Published online by Cambridge University Press: 13 April 2024
This chapter attempts to explain the drastic fall in income experienced by Saami reindeer herders in Northern Norway between 1976 and 2000, in spite of increasing government subsidies. Saami herders maintain a legal monopoly as suppliers of reindeer meat, a traditional luxury product in Norway.
Introduction
The Saami are one of more than 20 indigenous groups across the Northern Eurasian continent that have traditionally made reindeer herding one of the bases of their livelihood. As an ethnic group, they live throughout the Northern parts of Norway, Finland, Sweden and Russia, a territory known traditionally as Lapponia or Sápmi. Their exact number varies from source to source, depending among other things on national criteria used to determine ethnicity, but official sources place the total population of Saami in the area somewhere between 30,000 and 70,000, with about 2,000 Saami living in Russia. In Finland, Norway and Sweden “Saami parliaments” have created parallel indigenous political structures that function as advisory bodies to their respective national governments. Only a minority of the Saami practice reindeer herding, and conflicts of interest over land rights, access to natural resources and political rights often create tensions between the reindeer herders and other Saami groups.

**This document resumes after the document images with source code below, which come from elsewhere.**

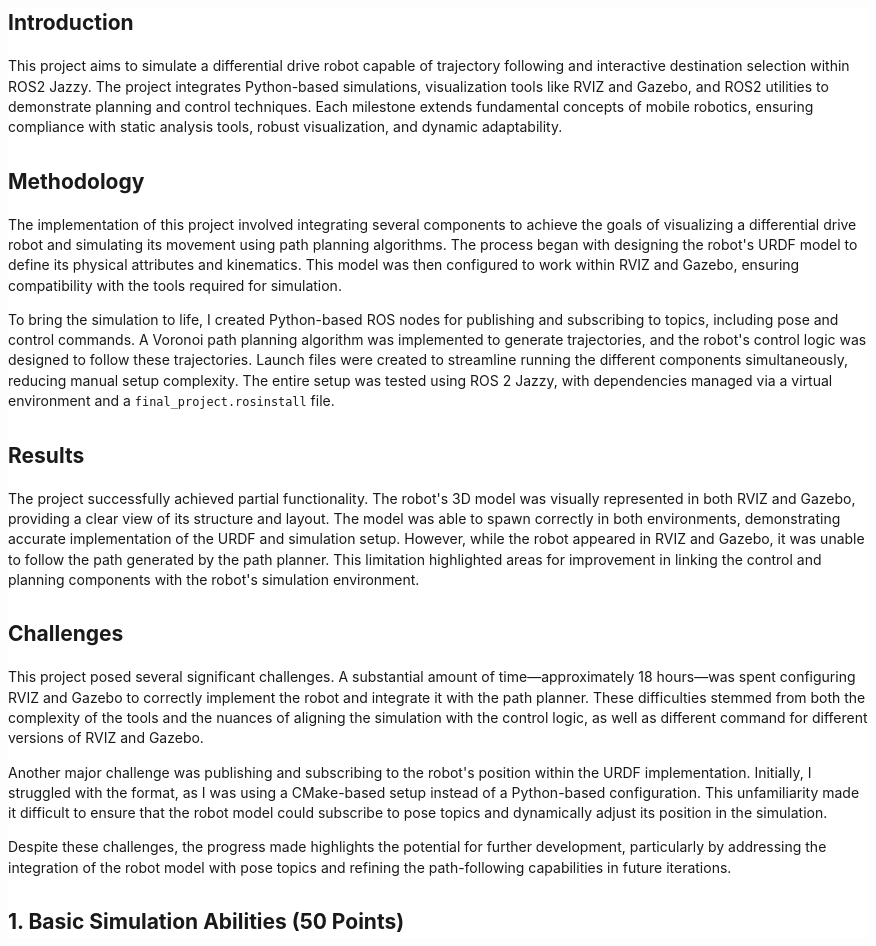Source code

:## Introduction

This project aims to simulate a differential drive robot capable of trajectory following and interactive destination selection within ROS2 Jazzy. The project integrates Python-based simulations, visualization tools like RVIZ and Gazebo, and ROS2 utilities to demonstrate planning and control techniques. Each milestone extends fundamental concepts of mobile robotics, ensuring compliance with static analysis tools, robust visualization, and dynamic adaptability.

## Methodology

The implementation of this project involved integrating several components to achieve the goals of visualizing a differential drive robot and simulating its movement using path planning algorithms. The process began with designing the robot's URDF model to define its physical attributes and kinematics. This model was then configured to work within RVIZ and Gazebo, ensuring compatibility with the tools required for simulation. 

To bring the simulation to life, I created Python-based ROS nodes for publishing and subscribing to topics, including pose and control commands. A Voronoi path planning algorithm was implemented to generate trajectories, and the robot's control logic was designed to follow these trajectories. Launch files were created to streamline running the different components simultaneously, reducing manual setup complexity. The entire setup was tested using ROS 2 Jazzy, with dependencies managed via a virtual environment and a `final_project.rosinstall` file.

## Results

The project successfully achieved partial functionality. The robot's 3D model was visually represented in both RVIZ and Gazebo, providing a clear view of its structure and layout. The model was able to spawn correctly in both environments, demonstrating accurate implementation of the URDF and simulation setup. However, while the robot appeared in RVIZ and Gazebo, it was unable to follow the path generated by the path planner. This limitation highlighted areas for improvement in linking the control and planning components with the robot's simulation environment.

## Challenges

This project posed several significant challenges. A substantial amount of time—approximately 18 hours—was spent configuring RVIZ and Gazebo to correctly implement the robot and integrate it with the path planner. These difficulties stemmed from both the complexity of the tools and the nuances of aligning the simulation with the control logic, as well as different command for different versions of RVIZ and Gazebo.

Another major challenge was publishing and subscribing to the robot's position within the URDF implementation. Initially, I struggled with the format, as I was using a CMake-based setup instead of a Python-based configuration. This unfamiliarity made it difficult to ensure that the robot model could subscribe to pose topics and dynamically adjust its position in the simulation.

Despite these challenges, the progress made highlights the potential for further development, particularly by addressing the integration of the robot model with pose topics and refining the path-following capabilities in future iterations.


## 1. **Basic Simulation Abilities (50 Points)**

Reindeer herders are thus a minority within the Saami minority, and many herders have chosen neither to register in the Saami census nor take an active part in Saami political life.
The purpose of this chapter is to outline the economics and the structural conditions for entrepreneurship of indigenous Saami reindeer herding in Norway today, as well as the historical and political forces that have shaped the present situation. Saami reindeer herders possess a legal monopoly on the production of reindeer meat, traditionally considered a culinary luxury in Norway. As monopoly providers of a highly priced commodity, the Saami reindeer herders have a unique economic position among the indigenous peoples of the Arctic. Nevertheless, despite this monopoly position, at the end of the millennium the reindeer herding communities of Northern Norway found themselves in a devastating economic crisis and had to be saved through emergency subsidies by the Norwegian government.